(Stored records)

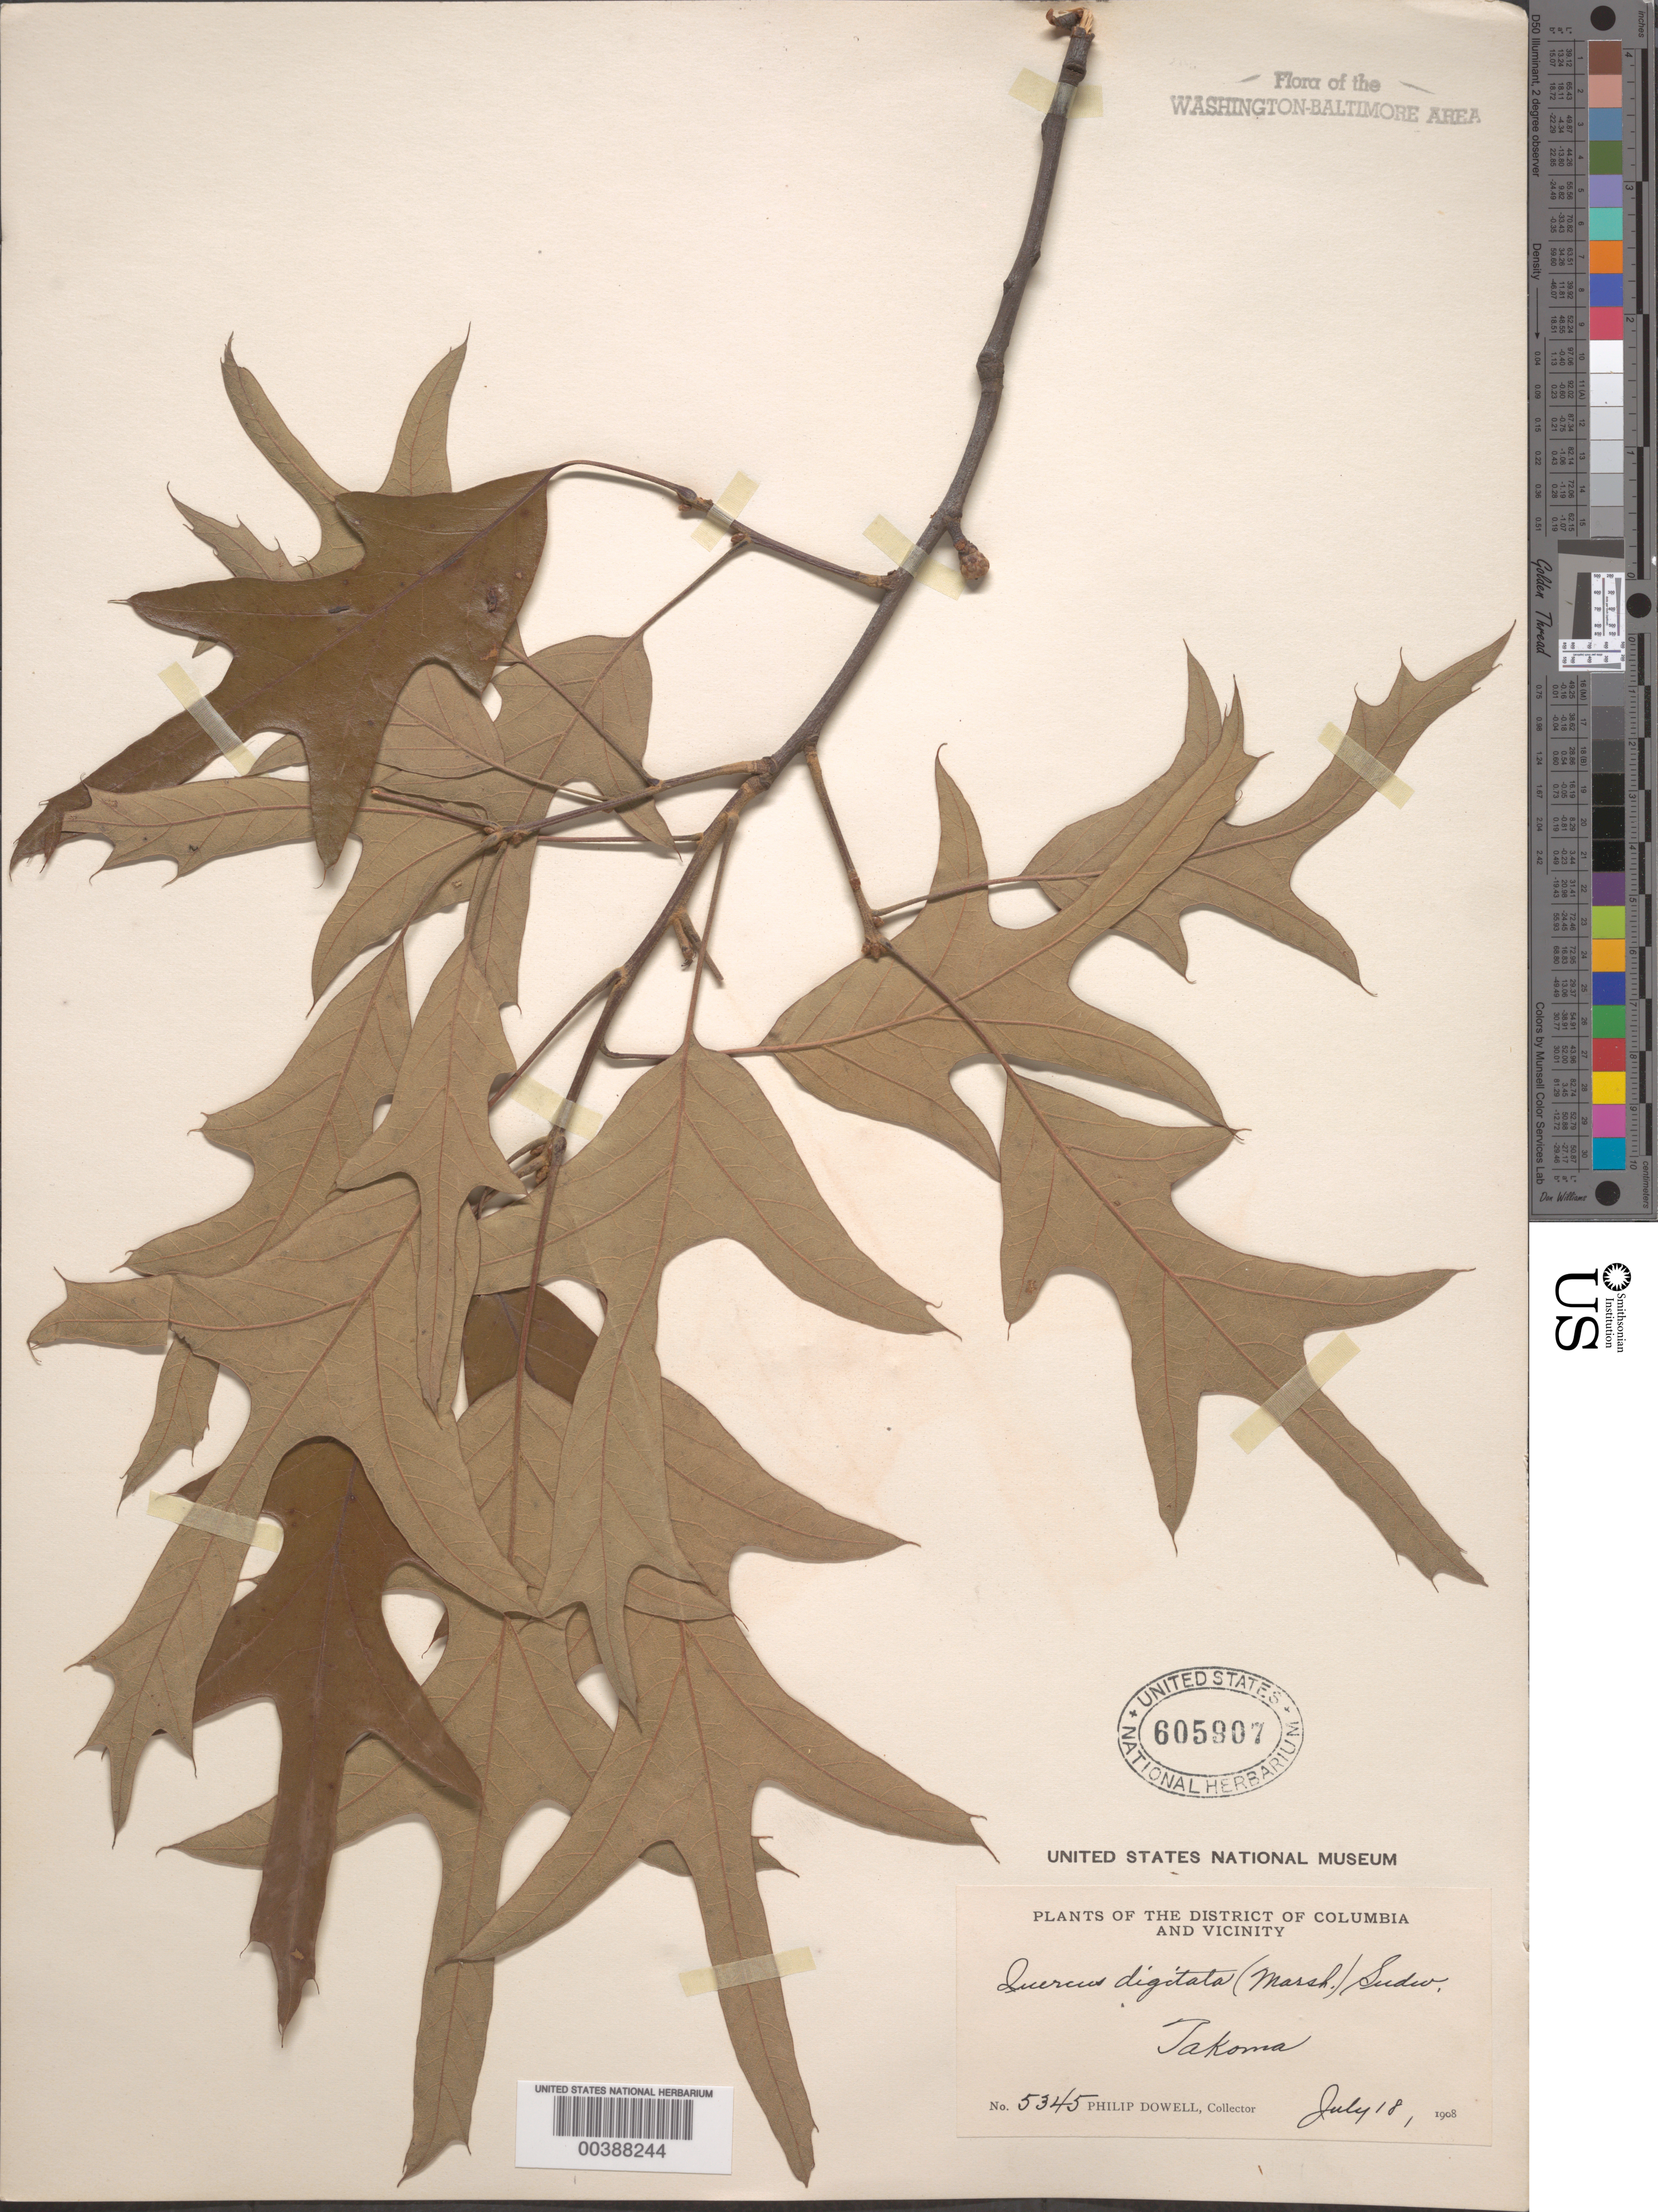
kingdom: Plantae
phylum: Tracheophyta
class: Magnoliopsida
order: Fagales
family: Fagaceae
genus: Quercus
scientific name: Quercus falcata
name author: Michx.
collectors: P. Dowell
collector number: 5345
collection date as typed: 18 Jul 1908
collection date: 1908-07-18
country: United States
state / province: District of Columbia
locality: Takoma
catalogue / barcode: US 605907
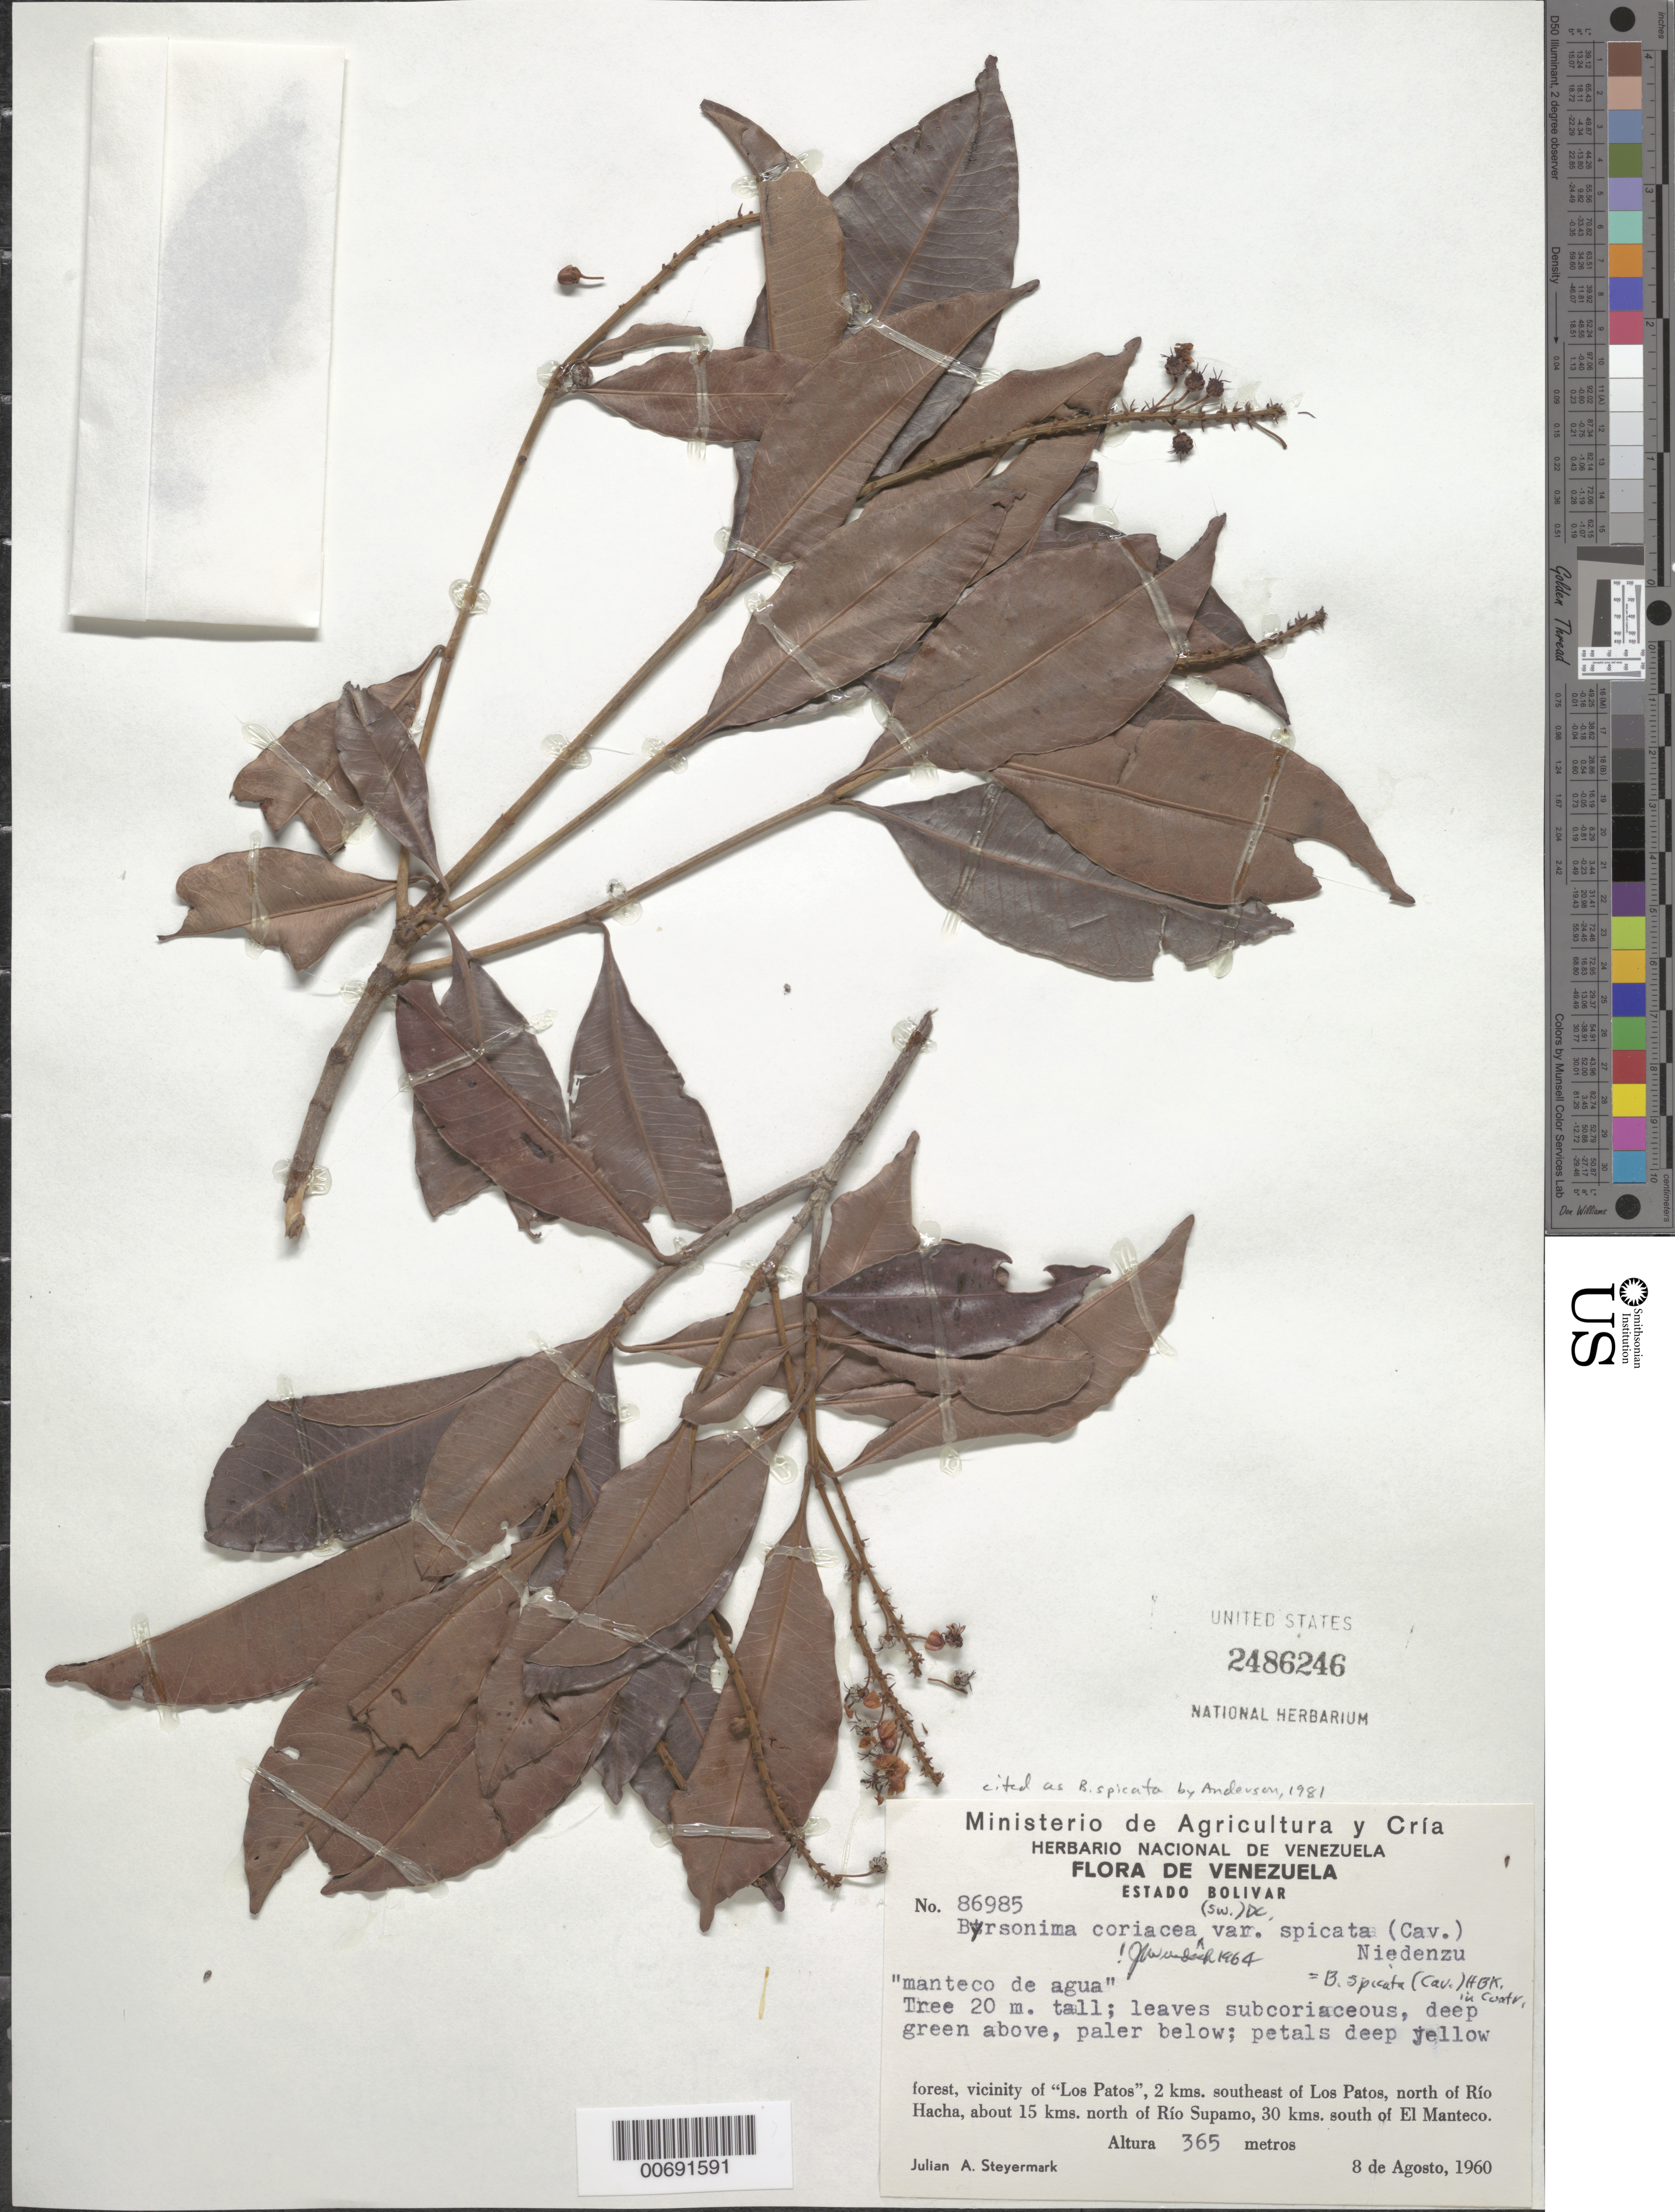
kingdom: Plantae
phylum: Tracheophyta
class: Magnoliopsida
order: Malpighiales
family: Malpighiaceae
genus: Byrsonima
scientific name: Byrsonima spicata (Cav.) DC.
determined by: Anderson, W. R., (MICH), University of Michigan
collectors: J. Steyermark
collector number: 86985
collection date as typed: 8-Aug-60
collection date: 1960-08-08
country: Venezuela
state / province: Bolívar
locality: Los Patos, 2 km SE of; 15 km N of Río Hacha; 22 km N of Río Supamo; 30 km S of El Manteco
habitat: Forest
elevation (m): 366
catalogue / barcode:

Task to carry out –
Write out every line of the entries above word for word, leaving out the pictures.

Response for this exercise –
kingdom: Plantae
phylum: Tracheophyta
class: Magnoliopsida
order: Fagales
family: Fagaceae
genus: Quercus
scientific name: Quercus falcata
name author: Michx.
collectors: P. Dowell
collector number: 5345
collection date as typed: 18 Jul 1908
collection date: 1908-07-18
country: United States
state / province: District of Columbia
locality: Takoma
catalogue / barcode: US 605907
kingdom: Plantae
phylum: Tracheophyta
class: Magnoliopsida
order: Malpighiales
family: Malpighiaceae
genus: Byrsonima
scientific name: Byrsonima spicata (Cav.) DC.
determined by: Anderson, W. R., (MICH), University of Michigan
collectors: J. Steyermark
collector number: 86985
collection date as typed: 8-Aug-60
collection date: 1960-08-08
country: Venezuela
state / province: Bolívar
locality: Los Patos, 2 km SE of; 15 km N of Río Hacha; 22 km N of Río Supamo; 30 km S of El Manteco
habitat: Forest
elevation (m): 366
catalogue / barcode:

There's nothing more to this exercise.